Further, when a mechanical contact relay or a non-contact relay by means of semiconductor element is used for the switching means, and a control device which employs a micro-computer or constructed with a logic circuit is combined so that switching means is operated when, for example, predetermined memorized number is entered via a keyboard 1 42 (Fig. 1) provided near the door, providing an electric strike which needs no key.
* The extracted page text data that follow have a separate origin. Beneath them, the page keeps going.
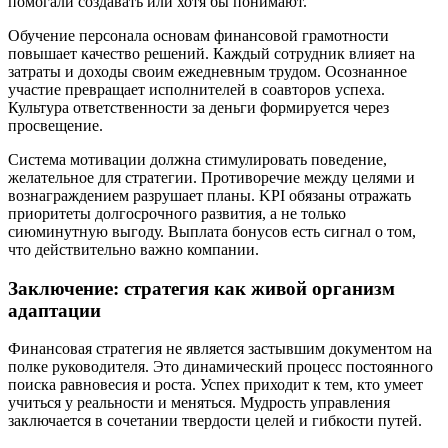
помогали создавать или хотя бы понимают.
Обучение персонала основам финансовой грамотности
повышает качество решений. Каждый сотрудник влияет на
затраты и доходы своим ежедневным трудом. Осознанное
участие превращает исполнителей в соавторов успеха.
Культура ответственности за деньги формируется через
просвещение.
Система мотивации должна стимулировать поведение,
желательное для стратегии. Противоречие между целями и
вознаграждением разрушает планы. KPI обязаны отражать
приоритеты долгосрочного развития, а не только
сиюминутную выгоду. Выплата бонусов есть сигнал о том,
что действительно важно компании.
Заключение: стратегия как живой организм
адаптации
Финансовая стратегия не является застывшим документом на
полке руководителя. Это динамический процесс постоянного
поиска равновесия и роста. Успех приходит к тем, кто умеет
учиться у реальности и меняться. Мудрость управления
заключается в сочетании твердости целей и гибкости путей.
Further, it is possible to achieve remote control by providing a switching means responsive to the output of an optical sensor, such as, for example, a photo-transistor, CdS, ultrasonic sensor or radio receiver, to unlock or lock when buzzer sound or acoustic signal of specific frequency is given; and to provide various constructions.

Claims (6)

1. An electric strike for a lock having a door lock bolt, said strike comprising a wall element forming a housing for surrounding the door lock bolt at a protruding position, an opening formed on said wall element so that the door lock bolt in the protruding position can enter the housing or can be retracted from said housing, a strike latch for opening and closing said opening, and a lock means for releasably locking said strike latch when the strike latch is at a position for closing said opening and at a position for opening said opening.

2. An electric strike according to Claim 1, wherein said strike comprises a clock wall movable between a position within the housing and at a position outside said housing.

3. An electric strike according to Claim 2, wherein said block wall of the strike latch is provided to move along the wall element; a plunger is connected to said block wall; said plunger is respectively provided with two necks having an interval therebetween which is substantially equal to moving length through which said block wall is movable; and said lock means comprises a stopper for engaging said necks.

4. An electric strike according to Claim 3, wherein the strike latch comprises a solenoid for moving the plunger connected to the block wall; the lock means comprises a solenoid for moving the stopper, a delay circuit is provided which is activated when current is supplied to the solenoid of said lock means so that said block wall moves after the locking of said block wall is released; a switching means is provided to control the activation of said delay circuit and the current supply to the solenoid of said lock means; and the output terminal of said delay circuit is electrically coupled with the solenoid of said strike latch so that current can be supplied to the solenoid of said strike latch according to a change in output state of said delay circuit.

5. An electric strike for a lock having a door lock bolt comprising a housing for receiving the protruding door lock bolt which housing has an opening and is defined by a wall element; a block wall for opening and closing the opening of said housing, the block wall being movable along said wall element; a solenoid for moving said block wall arranged on the line of movement of said block wall; another solenoid located adjacent said solenoid for operating a stopper for locking the movement of said block wall to lock said block wall at a closing position and at an opening position of said opening.

6. An electric strike for a lock substantially as herein described with reference to Figures 2 to 4 with or without reference to any of Figures 1 and 5 to 14 of the accompanying drawings.